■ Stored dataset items
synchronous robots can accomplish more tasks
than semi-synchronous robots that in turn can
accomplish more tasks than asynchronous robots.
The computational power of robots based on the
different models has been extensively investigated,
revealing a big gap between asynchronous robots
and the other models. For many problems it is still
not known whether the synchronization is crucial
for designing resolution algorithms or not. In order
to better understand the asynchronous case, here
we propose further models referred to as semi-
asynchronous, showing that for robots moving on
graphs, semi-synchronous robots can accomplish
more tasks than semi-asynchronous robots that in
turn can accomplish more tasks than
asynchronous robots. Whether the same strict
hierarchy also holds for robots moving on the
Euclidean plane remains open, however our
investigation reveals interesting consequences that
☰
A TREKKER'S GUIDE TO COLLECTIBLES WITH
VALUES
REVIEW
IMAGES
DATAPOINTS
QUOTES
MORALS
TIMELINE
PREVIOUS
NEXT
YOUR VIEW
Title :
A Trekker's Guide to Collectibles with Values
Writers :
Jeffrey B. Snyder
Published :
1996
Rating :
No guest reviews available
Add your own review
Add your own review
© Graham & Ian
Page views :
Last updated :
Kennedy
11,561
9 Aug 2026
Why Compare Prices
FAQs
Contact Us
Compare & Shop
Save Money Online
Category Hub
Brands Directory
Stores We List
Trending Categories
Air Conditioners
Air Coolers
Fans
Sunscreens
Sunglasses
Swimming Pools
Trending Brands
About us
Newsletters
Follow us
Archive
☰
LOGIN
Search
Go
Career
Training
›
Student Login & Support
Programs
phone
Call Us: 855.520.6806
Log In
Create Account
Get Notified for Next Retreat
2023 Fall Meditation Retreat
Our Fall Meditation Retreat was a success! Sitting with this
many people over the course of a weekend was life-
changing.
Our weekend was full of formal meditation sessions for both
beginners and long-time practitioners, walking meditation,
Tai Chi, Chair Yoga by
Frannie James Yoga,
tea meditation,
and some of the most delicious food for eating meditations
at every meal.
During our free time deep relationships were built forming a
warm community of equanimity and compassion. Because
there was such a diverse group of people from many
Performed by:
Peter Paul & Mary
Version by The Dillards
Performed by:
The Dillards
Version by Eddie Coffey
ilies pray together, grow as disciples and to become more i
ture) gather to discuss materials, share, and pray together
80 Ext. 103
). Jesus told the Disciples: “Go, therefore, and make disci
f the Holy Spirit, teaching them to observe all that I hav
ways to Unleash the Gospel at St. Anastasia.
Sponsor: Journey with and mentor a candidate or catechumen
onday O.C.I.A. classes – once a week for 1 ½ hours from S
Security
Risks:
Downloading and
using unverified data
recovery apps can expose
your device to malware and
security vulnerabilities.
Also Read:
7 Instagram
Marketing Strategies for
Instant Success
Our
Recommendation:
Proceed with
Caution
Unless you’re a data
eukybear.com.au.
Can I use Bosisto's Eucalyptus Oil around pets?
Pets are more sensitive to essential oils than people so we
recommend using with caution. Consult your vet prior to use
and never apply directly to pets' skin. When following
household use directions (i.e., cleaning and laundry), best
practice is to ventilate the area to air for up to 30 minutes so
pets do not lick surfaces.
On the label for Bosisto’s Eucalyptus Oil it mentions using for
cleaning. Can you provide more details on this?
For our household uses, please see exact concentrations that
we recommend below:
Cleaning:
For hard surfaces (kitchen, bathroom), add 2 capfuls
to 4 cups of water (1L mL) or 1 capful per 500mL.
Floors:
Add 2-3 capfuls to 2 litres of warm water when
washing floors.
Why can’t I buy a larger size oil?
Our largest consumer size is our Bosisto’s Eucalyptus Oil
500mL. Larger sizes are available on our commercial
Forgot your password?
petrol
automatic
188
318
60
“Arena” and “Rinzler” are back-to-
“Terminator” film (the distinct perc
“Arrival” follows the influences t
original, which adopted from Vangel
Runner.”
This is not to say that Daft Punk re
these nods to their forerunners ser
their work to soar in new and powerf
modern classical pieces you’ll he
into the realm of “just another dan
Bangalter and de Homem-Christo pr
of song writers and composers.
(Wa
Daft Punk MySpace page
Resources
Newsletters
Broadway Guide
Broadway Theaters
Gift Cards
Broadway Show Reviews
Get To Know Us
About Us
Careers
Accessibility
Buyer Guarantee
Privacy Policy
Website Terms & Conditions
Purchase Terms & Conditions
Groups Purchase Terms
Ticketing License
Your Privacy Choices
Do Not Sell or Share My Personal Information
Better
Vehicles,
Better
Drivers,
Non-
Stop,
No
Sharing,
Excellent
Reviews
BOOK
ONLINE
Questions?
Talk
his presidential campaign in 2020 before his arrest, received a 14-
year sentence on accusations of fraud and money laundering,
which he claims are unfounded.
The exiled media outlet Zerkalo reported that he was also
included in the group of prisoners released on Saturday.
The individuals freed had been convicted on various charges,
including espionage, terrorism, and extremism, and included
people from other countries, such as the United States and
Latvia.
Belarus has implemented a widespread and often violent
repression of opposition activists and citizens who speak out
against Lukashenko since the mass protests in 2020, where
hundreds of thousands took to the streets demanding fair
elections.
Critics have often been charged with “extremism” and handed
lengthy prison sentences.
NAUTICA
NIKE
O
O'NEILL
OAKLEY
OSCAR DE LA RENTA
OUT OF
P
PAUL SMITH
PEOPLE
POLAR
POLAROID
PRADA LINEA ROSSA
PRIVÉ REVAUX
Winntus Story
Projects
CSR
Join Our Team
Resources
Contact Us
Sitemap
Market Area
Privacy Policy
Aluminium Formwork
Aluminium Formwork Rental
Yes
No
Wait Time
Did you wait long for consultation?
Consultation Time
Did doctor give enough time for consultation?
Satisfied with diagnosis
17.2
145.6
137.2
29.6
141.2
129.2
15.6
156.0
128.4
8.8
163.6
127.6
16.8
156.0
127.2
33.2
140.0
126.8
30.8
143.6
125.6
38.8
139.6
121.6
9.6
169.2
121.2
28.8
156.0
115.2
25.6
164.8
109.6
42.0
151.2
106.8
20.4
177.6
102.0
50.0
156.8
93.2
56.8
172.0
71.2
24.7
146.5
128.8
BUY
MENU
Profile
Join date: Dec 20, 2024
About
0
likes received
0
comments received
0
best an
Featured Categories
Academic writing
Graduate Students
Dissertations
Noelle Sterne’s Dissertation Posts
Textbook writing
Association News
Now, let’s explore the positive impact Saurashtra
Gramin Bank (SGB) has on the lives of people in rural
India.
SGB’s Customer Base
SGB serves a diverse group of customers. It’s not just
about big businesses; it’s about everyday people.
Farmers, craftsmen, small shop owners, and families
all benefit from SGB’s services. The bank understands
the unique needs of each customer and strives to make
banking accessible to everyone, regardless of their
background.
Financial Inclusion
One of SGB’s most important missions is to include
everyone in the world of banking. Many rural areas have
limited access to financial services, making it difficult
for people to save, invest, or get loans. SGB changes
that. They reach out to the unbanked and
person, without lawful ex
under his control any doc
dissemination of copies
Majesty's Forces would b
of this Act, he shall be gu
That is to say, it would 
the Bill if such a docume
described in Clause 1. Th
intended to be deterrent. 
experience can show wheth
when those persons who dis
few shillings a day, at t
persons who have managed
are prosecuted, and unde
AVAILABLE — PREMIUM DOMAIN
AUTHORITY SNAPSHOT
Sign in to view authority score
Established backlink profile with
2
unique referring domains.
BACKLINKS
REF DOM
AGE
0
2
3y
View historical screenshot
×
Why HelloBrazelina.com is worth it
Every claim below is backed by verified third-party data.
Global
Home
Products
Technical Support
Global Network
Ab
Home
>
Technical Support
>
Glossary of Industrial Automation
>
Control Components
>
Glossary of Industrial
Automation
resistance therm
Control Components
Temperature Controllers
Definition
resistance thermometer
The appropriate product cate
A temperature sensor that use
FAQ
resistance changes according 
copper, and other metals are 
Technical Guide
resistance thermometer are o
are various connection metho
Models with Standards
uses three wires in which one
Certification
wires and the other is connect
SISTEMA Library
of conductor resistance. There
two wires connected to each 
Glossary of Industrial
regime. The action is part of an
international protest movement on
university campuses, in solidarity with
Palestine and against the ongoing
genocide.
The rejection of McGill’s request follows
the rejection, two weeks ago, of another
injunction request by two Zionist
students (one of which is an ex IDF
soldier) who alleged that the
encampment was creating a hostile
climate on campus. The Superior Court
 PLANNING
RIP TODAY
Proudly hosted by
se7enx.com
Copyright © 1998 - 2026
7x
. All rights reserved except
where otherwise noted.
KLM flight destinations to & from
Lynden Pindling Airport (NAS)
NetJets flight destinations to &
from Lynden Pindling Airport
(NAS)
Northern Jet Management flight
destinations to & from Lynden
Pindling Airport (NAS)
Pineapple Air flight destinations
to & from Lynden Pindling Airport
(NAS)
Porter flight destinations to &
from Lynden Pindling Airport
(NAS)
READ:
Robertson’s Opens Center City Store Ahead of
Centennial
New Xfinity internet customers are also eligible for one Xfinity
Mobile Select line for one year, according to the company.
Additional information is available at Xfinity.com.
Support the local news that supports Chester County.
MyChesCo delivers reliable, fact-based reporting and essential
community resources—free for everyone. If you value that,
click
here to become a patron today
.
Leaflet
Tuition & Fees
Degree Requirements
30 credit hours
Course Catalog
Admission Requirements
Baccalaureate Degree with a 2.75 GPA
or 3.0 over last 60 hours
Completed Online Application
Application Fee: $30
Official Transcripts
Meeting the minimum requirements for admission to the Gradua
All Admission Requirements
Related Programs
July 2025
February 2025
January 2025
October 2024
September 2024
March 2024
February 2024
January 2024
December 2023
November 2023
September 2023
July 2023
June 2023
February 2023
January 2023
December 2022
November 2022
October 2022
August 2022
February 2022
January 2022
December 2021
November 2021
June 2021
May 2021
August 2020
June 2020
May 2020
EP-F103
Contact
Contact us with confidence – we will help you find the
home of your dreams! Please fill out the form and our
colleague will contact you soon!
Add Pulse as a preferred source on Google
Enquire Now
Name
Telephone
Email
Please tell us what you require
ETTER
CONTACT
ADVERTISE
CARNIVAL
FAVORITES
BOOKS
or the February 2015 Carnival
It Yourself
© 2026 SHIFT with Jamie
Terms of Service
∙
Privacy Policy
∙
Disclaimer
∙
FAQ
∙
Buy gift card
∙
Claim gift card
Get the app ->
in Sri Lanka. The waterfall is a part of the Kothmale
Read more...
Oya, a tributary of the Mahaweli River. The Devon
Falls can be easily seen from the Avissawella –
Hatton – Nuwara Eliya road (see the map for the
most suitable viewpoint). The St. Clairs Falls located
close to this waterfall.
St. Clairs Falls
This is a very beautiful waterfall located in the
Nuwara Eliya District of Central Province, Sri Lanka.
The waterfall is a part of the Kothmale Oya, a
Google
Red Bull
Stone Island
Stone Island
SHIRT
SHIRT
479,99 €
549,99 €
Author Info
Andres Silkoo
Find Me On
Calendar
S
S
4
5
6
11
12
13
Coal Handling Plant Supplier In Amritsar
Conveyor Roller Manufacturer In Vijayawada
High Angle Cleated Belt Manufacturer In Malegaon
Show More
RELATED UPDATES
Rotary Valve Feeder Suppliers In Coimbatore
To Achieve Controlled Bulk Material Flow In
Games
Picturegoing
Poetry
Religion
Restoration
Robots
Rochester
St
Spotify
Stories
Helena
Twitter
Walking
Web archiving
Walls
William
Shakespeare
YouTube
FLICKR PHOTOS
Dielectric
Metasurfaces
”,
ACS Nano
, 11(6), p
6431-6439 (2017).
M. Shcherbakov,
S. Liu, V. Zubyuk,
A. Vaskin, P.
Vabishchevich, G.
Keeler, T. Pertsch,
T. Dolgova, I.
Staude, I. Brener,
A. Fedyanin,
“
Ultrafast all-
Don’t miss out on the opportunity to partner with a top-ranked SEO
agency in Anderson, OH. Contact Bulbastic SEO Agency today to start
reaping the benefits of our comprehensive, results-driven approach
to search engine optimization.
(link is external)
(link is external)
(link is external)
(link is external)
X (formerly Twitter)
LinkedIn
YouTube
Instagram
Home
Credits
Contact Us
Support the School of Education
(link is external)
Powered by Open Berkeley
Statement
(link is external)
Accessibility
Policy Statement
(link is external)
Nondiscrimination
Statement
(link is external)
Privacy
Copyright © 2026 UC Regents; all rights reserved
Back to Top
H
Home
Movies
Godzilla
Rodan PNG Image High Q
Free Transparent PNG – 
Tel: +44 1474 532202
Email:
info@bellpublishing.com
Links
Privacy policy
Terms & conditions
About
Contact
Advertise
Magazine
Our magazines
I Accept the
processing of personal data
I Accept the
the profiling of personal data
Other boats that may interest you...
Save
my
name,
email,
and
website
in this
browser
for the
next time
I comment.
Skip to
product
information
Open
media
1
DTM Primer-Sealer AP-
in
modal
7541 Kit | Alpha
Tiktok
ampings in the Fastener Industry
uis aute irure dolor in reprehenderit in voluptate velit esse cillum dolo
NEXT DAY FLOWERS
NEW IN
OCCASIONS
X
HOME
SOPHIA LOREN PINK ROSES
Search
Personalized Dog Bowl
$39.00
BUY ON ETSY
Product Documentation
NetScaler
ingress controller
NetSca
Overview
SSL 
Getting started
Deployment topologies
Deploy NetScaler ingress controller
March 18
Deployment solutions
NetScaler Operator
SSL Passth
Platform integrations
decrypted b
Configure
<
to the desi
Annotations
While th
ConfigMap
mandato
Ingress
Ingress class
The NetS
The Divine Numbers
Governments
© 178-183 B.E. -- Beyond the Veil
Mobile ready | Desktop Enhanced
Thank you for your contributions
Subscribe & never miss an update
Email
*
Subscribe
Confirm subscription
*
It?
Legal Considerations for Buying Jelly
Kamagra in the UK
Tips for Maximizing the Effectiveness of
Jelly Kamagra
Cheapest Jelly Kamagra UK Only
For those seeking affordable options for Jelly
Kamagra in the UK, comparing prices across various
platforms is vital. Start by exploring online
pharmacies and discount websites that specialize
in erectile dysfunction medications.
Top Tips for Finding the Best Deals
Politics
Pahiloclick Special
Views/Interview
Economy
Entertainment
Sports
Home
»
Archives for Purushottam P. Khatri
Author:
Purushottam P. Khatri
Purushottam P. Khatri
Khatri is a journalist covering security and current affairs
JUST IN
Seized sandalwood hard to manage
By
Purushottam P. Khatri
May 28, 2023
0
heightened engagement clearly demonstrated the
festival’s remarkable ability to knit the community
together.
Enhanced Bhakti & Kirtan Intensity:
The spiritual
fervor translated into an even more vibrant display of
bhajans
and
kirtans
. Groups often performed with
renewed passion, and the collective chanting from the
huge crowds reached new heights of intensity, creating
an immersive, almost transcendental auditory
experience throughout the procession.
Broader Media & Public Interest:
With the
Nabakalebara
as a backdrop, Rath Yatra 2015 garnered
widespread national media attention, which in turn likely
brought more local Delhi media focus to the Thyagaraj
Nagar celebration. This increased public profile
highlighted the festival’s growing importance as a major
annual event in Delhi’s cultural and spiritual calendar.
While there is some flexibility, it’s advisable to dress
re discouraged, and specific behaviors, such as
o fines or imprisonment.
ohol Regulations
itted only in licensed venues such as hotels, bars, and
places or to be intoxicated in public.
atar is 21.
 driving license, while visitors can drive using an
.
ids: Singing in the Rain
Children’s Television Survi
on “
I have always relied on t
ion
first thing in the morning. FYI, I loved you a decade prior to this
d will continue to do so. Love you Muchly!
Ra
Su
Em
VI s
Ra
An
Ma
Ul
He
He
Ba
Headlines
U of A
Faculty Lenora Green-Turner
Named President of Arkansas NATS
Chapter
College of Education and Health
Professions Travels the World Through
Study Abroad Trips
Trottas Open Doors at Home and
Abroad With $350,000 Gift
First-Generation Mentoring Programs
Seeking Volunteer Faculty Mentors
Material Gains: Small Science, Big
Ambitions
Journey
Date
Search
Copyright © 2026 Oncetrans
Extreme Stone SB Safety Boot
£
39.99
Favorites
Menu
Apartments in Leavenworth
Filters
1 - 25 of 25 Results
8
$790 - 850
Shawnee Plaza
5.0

■ Work request
Give only the number of lines in the preceding data that include the word "Subscribe".

■ Result for this exercise
2